[Opening SOURCE EXTRACT section]

ACED contains 3 primary data.frame objects and some supplementary data.

All of the data tables have two variables which can serve as keys. SubjID and AltID. Either can be used as a primary key in joins. Note that the first two digits of the AltID gives the session (i.e., class) that the student was in. Note also that students in the control group have only pretest and posttest data; hence they do not appear in ACED.items, ACED.scores or ACED.splitHalves.

ACED.scores is data frame with 230 observations on 74 variables. These are mostly high-level scores from the Bayesian network.

Cond_code: a factor giving the experimental condition for this student, the levels are “adaptive_acc”, “adaptive_full”, “linear_full”, and “control”. Note that there are no control students in this data set.

[Closing SOURCE EXTRACT section]
[Opening DATA SECTION section]

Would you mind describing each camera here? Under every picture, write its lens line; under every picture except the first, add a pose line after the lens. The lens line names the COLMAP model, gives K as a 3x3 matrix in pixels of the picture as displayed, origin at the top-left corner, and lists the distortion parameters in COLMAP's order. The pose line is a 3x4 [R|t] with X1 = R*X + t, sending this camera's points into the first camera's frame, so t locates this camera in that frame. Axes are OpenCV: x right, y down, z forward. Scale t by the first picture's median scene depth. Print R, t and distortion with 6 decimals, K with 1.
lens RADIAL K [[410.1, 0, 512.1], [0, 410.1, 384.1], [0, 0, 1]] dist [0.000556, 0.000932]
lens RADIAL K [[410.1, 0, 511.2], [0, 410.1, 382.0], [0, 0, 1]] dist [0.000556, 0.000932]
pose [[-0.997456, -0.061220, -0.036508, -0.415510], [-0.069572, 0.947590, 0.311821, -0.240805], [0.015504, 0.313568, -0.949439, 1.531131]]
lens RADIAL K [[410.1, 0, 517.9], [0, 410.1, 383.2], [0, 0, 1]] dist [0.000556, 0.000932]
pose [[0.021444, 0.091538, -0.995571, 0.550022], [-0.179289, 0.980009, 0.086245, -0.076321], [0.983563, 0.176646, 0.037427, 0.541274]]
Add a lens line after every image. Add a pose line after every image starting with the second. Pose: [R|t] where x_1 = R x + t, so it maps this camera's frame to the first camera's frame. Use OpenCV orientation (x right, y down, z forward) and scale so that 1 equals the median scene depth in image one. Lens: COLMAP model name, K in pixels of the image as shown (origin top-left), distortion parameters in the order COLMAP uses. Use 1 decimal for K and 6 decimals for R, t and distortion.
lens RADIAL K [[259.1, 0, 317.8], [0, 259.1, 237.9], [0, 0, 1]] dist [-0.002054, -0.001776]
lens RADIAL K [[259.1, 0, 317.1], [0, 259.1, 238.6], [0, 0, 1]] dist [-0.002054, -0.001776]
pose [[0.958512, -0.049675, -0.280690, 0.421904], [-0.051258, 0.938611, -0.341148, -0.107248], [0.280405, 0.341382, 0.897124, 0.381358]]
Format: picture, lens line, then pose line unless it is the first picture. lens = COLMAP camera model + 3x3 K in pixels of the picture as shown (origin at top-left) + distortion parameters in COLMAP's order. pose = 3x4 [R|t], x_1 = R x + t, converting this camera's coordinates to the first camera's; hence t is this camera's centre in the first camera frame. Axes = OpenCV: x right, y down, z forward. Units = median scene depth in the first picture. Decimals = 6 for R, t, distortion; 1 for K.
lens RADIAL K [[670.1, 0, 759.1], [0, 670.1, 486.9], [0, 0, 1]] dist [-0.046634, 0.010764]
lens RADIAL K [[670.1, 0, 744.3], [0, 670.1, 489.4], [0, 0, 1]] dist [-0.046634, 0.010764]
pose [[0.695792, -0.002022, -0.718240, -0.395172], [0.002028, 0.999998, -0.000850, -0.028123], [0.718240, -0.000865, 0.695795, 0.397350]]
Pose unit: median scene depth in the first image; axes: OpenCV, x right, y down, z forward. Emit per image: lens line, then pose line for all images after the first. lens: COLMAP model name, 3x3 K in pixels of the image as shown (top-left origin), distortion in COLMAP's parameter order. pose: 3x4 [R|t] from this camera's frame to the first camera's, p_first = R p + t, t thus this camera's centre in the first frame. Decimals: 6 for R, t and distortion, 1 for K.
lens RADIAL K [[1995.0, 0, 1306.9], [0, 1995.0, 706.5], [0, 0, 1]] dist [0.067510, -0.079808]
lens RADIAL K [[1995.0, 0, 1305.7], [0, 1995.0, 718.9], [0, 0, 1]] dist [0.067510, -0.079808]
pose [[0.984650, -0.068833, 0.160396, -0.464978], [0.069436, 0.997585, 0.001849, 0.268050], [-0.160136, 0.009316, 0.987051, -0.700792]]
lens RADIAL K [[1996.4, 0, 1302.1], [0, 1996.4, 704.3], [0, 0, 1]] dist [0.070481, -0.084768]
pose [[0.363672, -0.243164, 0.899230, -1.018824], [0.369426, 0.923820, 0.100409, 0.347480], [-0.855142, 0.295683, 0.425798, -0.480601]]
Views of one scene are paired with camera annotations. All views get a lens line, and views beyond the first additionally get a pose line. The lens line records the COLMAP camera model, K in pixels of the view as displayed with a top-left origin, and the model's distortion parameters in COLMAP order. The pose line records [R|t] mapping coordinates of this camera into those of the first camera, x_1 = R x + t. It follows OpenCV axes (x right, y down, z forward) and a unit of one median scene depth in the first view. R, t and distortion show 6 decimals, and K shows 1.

[Closing DATA SECTION section]

■ PROBLEM DESCRIPTION ■
Revise the ACED description, beginning at "All of the data" and stopping after "this data set.", with "Bayesian model" in place of "Bayesian network". The items have no connection to the ACED description.

■ SOLUTION TO THIS EXERCISE ■
All of the data tables have two variables which can serve as keys. SubjID and AltID. Either can be used as a primary key in joins. Note that the first two digits of the AltID gives the session (i.e., class) that the student was in. Note also that students in the control group have only pretest and posttest data; hence they do not appear in ACED.items, ACED.scores or ACED.splitHalves.

ACED.scores is data frame with 230 observations on 74 variables. These are mostly high-level scores from the Bayesian model.

Cond_code: a factor giving the experimental condition for this student, the levels are “adaptive_acc”, “adaptive_full”, “linear_full”, and “control”. Note that there are no control students in this data set.